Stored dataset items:
━━━━━━━━━━━━━━━━━━━━
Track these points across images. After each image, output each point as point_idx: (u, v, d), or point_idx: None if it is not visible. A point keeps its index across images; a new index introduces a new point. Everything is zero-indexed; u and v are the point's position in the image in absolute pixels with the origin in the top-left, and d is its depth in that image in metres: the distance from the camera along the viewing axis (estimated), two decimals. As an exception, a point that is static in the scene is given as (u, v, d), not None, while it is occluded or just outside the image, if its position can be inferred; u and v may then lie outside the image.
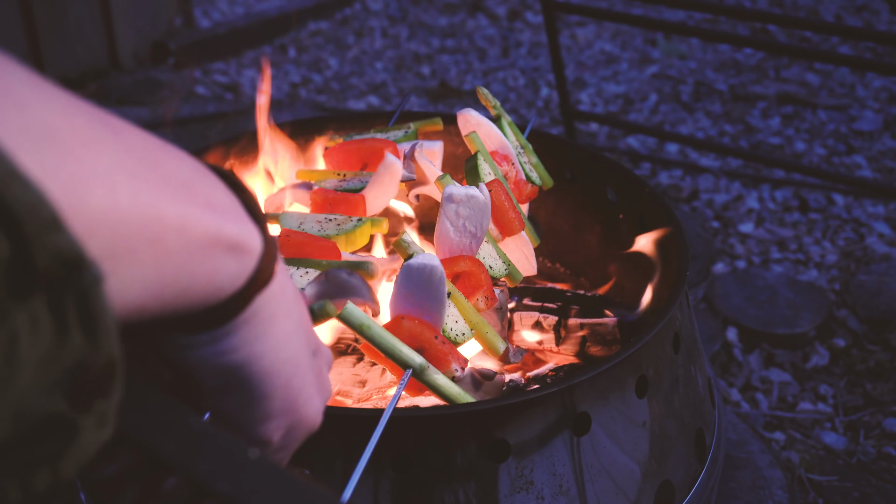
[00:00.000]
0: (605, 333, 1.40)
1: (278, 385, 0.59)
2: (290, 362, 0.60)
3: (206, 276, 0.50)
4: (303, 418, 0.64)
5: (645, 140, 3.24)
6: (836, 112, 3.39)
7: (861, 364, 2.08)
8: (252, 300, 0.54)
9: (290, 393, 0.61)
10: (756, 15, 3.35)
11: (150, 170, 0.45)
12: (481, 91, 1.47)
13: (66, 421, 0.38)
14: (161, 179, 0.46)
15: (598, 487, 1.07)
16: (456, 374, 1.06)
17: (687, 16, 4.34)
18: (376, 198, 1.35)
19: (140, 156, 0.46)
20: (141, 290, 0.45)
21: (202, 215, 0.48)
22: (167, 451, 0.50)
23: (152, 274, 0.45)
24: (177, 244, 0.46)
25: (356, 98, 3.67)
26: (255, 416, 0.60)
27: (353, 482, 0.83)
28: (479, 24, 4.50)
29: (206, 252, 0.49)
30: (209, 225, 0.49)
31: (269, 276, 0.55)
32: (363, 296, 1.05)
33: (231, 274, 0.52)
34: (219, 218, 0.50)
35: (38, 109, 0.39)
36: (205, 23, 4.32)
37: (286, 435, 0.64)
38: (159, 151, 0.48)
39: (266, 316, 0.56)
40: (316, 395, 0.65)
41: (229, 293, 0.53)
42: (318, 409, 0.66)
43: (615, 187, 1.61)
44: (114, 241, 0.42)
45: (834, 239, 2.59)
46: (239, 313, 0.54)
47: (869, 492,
━━━━━━━━━━━━━━━━━━━━
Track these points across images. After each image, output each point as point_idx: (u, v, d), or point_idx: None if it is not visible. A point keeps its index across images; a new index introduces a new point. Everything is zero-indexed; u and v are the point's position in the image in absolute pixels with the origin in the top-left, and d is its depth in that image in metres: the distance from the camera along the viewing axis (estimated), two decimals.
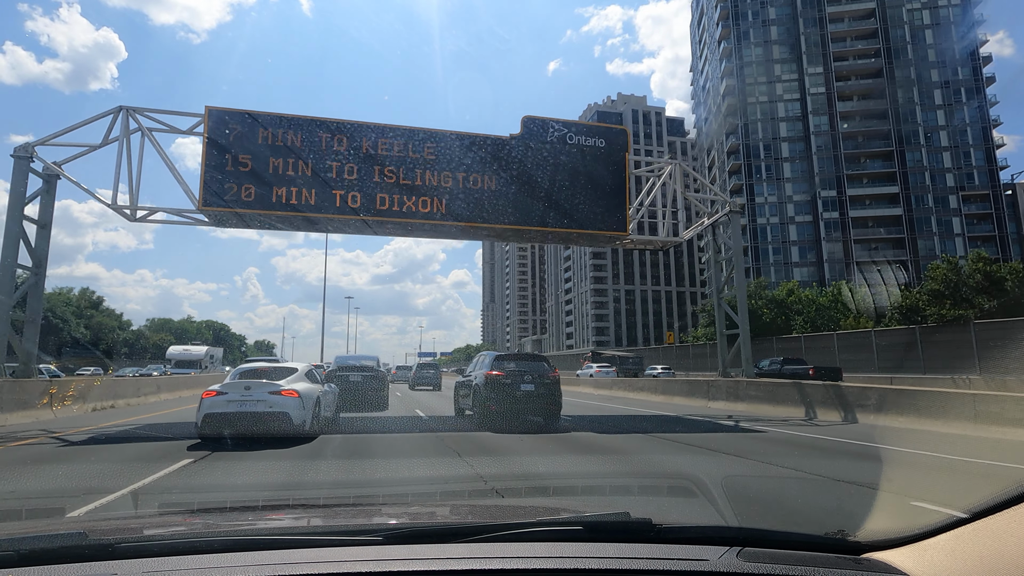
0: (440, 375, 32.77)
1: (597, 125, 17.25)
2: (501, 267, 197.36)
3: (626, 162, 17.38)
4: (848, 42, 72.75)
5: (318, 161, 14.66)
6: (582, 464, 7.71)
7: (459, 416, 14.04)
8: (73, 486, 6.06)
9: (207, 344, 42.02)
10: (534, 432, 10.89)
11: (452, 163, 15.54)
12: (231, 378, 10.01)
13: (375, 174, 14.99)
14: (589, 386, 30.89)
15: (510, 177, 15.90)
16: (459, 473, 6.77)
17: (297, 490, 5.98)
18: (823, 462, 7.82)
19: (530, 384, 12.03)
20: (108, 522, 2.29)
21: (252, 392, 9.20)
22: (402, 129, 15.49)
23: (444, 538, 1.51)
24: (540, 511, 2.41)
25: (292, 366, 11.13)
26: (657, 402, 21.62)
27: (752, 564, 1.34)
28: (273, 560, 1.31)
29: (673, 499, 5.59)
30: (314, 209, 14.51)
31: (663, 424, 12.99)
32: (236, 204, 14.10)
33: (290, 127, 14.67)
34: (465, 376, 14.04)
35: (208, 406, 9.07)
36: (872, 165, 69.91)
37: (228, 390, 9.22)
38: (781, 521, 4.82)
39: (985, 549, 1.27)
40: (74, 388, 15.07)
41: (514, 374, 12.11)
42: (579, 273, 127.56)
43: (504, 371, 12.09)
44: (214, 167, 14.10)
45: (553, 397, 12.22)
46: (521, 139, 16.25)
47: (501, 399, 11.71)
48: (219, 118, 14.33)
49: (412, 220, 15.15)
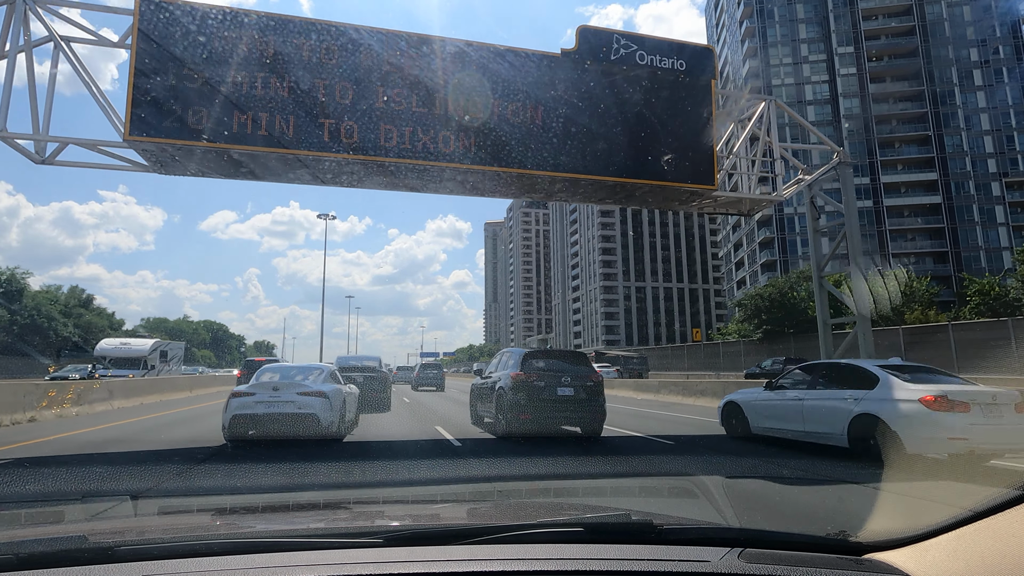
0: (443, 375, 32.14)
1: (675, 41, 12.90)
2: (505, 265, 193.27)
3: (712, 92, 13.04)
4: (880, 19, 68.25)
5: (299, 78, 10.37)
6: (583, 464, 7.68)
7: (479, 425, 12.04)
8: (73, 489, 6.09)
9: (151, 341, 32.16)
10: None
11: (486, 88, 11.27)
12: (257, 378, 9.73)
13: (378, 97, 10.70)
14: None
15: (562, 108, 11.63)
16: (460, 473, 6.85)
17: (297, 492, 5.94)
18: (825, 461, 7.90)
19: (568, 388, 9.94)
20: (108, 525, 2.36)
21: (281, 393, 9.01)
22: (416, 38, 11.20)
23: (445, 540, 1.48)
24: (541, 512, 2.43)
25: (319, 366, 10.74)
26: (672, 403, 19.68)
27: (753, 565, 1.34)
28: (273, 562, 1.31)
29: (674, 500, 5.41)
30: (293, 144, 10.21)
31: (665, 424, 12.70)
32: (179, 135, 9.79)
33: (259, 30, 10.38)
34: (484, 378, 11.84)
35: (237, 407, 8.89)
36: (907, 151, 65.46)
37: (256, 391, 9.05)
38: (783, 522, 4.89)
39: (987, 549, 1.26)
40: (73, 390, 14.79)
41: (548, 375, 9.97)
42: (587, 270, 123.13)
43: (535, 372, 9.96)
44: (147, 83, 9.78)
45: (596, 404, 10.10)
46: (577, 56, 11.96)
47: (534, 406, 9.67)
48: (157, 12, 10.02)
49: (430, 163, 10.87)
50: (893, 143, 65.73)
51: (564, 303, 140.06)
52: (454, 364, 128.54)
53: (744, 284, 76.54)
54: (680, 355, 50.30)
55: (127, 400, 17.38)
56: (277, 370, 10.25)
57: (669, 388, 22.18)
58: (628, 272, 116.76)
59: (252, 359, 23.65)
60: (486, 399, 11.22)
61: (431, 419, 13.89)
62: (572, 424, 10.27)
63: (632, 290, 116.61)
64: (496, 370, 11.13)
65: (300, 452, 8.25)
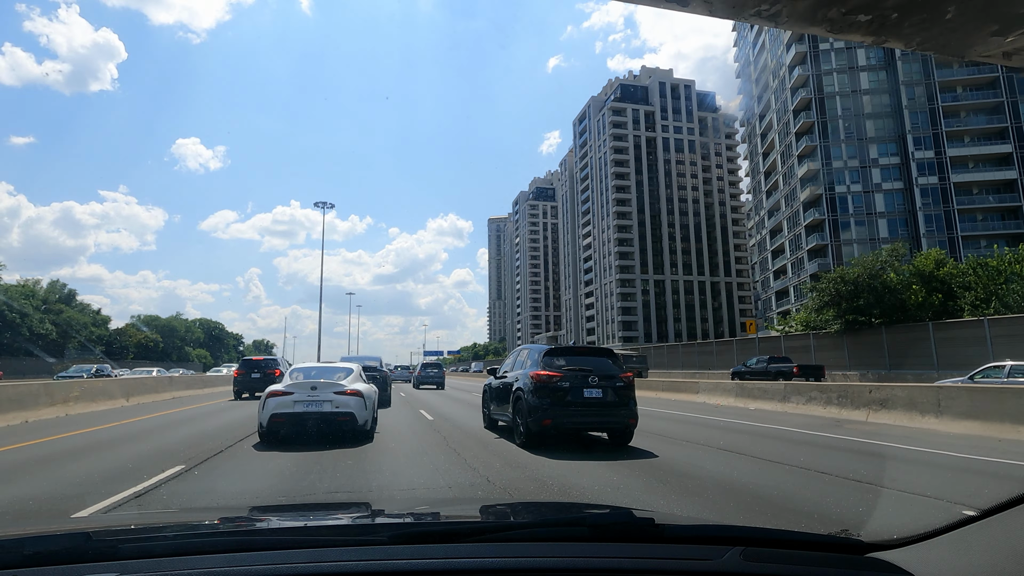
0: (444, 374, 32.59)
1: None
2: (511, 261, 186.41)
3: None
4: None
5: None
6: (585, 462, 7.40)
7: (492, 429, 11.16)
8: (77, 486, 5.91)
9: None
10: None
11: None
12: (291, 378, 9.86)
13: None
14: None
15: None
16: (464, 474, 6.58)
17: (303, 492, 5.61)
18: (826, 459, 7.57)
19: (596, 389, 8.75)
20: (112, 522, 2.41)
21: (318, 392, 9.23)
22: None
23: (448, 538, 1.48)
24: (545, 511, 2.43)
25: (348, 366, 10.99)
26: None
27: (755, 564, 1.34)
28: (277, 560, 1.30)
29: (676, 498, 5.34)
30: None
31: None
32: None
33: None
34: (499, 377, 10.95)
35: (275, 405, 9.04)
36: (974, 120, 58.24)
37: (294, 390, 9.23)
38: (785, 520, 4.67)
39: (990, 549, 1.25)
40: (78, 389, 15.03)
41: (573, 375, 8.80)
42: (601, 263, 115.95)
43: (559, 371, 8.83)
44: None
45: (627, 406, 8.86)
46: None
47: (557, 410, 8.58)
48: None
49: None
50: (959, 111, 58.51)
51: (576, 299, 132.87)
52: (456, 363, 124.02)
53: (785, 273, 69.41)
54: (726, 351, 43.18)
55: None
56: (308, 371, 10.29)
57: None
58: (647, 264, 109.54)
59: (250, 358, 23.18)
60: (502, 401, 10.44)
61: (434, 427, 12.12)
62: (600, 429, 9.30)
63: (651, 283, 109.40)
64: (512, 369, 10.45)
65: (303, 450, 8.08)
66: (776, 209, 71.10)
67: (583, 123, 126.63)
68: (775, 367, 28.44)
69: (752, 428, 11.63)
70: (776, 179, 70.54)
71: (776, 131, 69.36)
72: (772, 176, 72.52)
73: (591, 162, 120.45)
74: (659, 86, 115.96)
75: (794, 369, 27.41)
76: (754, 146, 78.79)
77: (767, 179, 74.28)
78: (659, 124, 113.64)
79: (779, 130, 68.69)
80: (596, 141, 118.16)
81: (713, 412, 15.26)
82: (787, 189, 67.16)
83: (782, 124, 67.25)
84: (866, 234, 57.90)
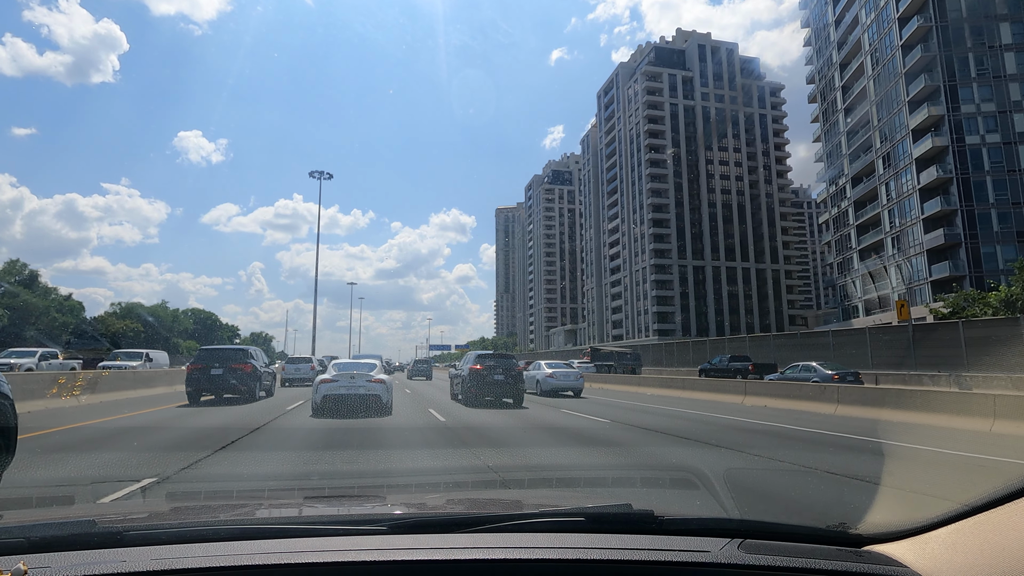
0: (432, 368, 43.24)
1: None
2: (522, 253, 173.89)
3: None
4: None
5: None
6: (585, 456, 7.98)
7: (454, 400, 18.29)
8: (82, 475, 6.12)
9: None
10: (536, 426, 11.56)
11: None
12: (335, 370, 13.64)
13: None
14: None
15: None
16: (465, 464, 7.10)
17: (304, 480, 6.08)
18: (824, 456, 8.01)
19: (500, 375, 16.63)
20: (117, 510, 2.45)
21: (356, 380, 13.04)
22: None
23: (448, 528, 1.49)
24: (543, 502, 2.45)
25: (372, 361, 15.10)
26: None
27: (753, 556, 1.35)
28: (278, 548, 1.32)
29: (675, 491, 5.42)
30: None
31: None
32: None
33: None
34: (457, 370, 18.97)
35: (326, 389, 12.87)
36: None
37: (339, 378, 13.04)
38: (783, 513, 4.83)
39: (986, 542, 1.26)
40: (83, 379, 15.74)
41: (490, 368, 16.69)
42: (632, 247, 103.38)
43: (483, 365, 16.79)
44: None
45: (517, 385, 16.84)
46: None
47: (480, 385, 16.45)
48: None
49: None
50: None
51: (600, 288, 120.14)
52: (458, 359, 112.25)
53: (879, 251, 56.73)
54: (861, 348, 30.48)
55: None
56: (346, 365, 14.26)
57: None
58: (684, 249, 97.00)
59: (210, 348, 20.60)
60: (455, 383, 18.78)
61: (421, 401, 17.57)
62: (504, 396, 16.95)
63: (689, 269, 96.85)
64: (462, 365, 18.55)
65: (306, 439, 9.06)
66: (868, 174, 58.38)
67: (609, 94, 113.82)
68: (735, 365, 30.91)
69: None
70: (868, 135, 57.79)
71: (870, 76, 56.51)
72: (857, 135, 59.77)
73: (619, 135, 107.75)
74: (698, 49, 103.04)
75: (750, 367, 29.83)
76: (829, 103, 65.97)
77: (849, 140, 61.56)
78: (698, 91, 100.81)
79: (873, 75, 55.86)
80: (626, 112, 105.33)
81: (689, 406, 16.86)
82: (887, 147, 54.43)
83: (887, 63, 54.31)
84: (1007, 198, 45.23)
━━━━━━━━━━━━━━━━━━━━
Your objective = Reproduce, exactly and only, the lines of the records above starting at the line with "outside the image." and ending at the line with "40: (316, 395, 0.65)", both included. Leave every picture out.

Solution to the exercise =
Track these points across images. After each image, output each point as point_idx: (u, v, d), or point_idx: None if it is not visible. A point keeps its index across images; a new index introduces a new point. Everything is zero-indexed; u and v are the point's position in the image in absolute pixels with the origin in the top-left, and d is its depth in that image in metres: the distance from the camera along the viewing axis (estimated), two decimals. As an exception, a point that is static in the scene is given as (u, v, d), not None, while it is occluded or just outside the image, if its position can be inferred; u and v may then lie outside the image.
[00:00.000]
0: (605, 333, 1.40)
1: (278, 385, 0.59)
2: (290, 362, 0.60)
3: (206, 276, 0.50)
4: (303, 418, 0.64)
5: (645, 140, 3.24)
6: (836, 112, 3.39)
7: (861, 364, 2.08)
8: (252, 300, 0.54)
9: (290, 393, 0.61)
10: (756, 15, 3.35)
11: (150, 170, 0.45)
12: (481, 91, 1.47)
13: (66, 421, 0.38)
14: (161, 179, 0.46)
15: (598, 487, 1.07)
16: (456, 374, 1.06)
17: (687, 16, 4.34)
18: (376, 198, 1.35)
19: (140, 156, 0.46)
20: (141, 290, 0.45)
21: (202, 215, 0.48)
22: (167, 451, 0.50)
23: (152, 274, 0.45)
24: (177, 244, 0.46)
25: (356, 98, 3.67)
26: (255, 416, 0.60)
27: (353, 482, 0.83)
28: (479, 24, 4.50)
29: (206, 252, 0.49)
30: (209, 225, 0.49)
31: (269, 276, 0.55)
32: (363, 296, 1.05)
33: (231, 274, 0.52)
34: (219, 218, 0.50)
35: (38, 109, 0.39)
36: (205, 23, 4.32)
37: (286, 435, 0.64)
38: (159, 151, 0.48)
39: (266, 316, 0.56)
40: (316, 395, 0.65)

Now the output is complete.